The neuMF model is particularly good at batch predictions for interval recommendations. neuMF model 特别擅长区间推荐的批量预测。 If you, for example, would like to recommend items to users in a weekly email, then you would for each user, predict the output probability for each item, and then select top n (eg. 10) probabilities and recommend those.例如，如果您想要在每周 email 内向用户推荐商品，那么您将为每个用户预测每个商品的 output 概率，然后是 select 前n （例如 10）个概率并推荐它们。 (You would have to retrain the model next week, in order to get other predictions based on the users' latest item interactions.) So if there are 10000 unique items, for each user, make 10000 individual predictions, and recommend n -items based on those. （你将不得不在下周重新训练 model，以便根据用户最近的项目交互获得其他预测。）因此，如果有 10000 个独特的项目，对于每个用户，进行 10000 个单独的预测，并基于n项目推荐在那些。 The main drawback is of course that these 10000 predictions takes a while to perform.主要缺点当然是这 10000 个预测需要一段时间才能执行。 Because of this, it might not be suitable for real-time online predictions.因此，它可能不适合实时在线预测。 On the other hand, if you are clever with parallelization of the predictions, this limitation could be surpassed as well, although, might be unnecessary.另一方面，如果你对预测的并行化很聪明，那么这个限制也可以被超越，尽管这可能是不必要的。 This because, as explained previously, the predictions will not change depending on current user interactions.这是因为，如前所述，预测不会根据当前用户交互而改变。

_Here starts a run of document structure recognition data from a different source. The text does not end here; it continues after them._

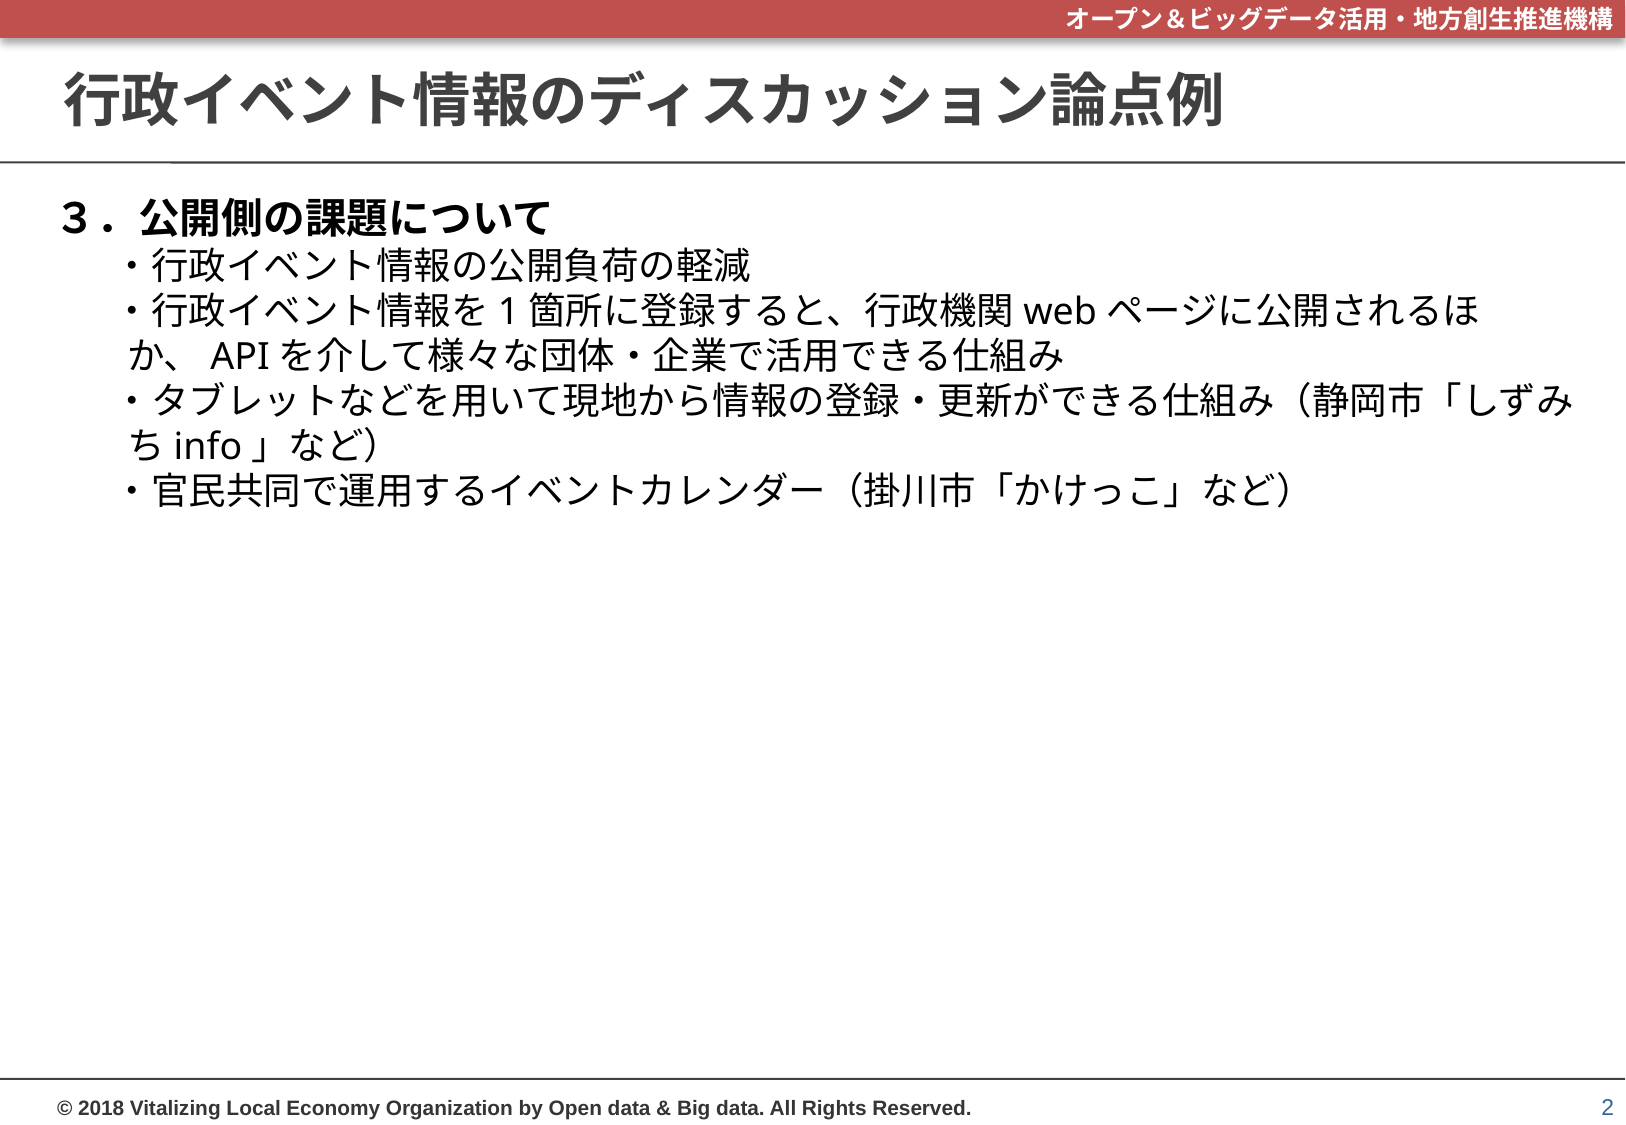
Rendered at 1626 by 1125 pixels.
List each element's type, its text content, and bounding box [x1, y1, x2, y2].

title 行政イベント情報のディスカッション論点例 [63, 49, 1563, 146]
slide_number 2 [1557, 1082, 1625, 1125]
text_box ３．公開側の課題について ・行政イベント情報の公開負荷の軽減 ・行政イベント情報を1箇所に登録すると、行政機関webページに公開されるほか、APIを介して様々な団体・企業で活用できる仕組み ・タブレットなどを用いて現地から情報の登録・更新ができる仕組み（静岡市「しずみちinfo」など） ・官民共同で運用するイベントカレンダー（掛川市「かけっこ」など） [39, 184, 1616, 1054]
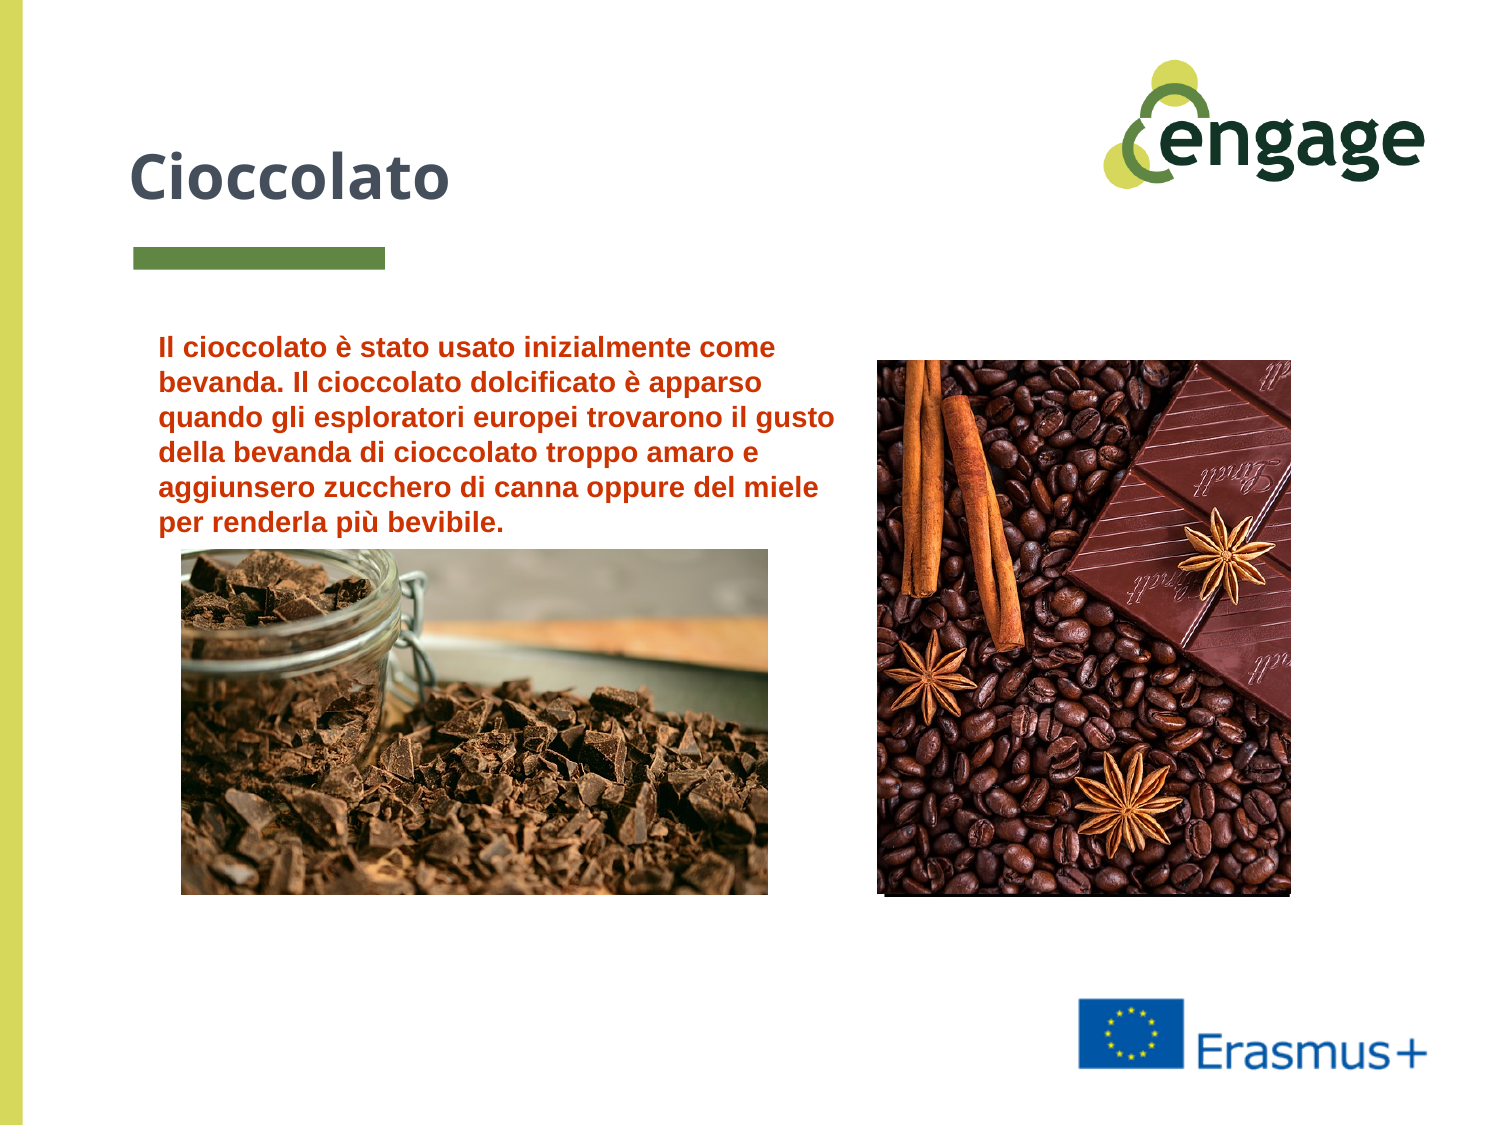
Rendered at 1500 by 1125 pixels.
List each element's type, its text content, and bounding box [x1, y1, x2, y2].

text_box Il cioccolato è stato usato inizialmente come bevanda. Il cioccolato dolcificato è apparso quando gli esploratori europei trovarono il gusto della bevanda di cioccolato troppo amaro e aggiunsero zucchero di canna oppure del miele per renderla più bevibile. [143, 320, 851, 546]
picture [1058, 978, 1448, 1090]
text_box Cioccolato [113, 118, 1387, 227]
picture [1081, 37, 1448, 212]
picture [181, 359, 1291, 897]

Using knn to cluster users in the embedding-space, and then take these users' items, and feed them into the model seems unnecessary, and in my option, defeats the purpose of the whole model-architecture.使用knn在嵌入空间中对用户进行聚类，然后获取这些用户的项目，并将它们输入 model 似乎是不必要的，而且在我看来，这违背了整个模型架构的目的。 This because the whole point of the neuMF model is to generalize a given user's interaction with items among all the other users' interaction, and base the recommendations on that, so that you can, given a user and an item, get the probability for that specific item.这是因为neuMF model 的全部意义在于在所有其他用户的交互中概括给定用户与项目的交互，并以此为基础进行推荐，这样您就可以在给定用户和项目的情况下获得该交互的概率具体项目。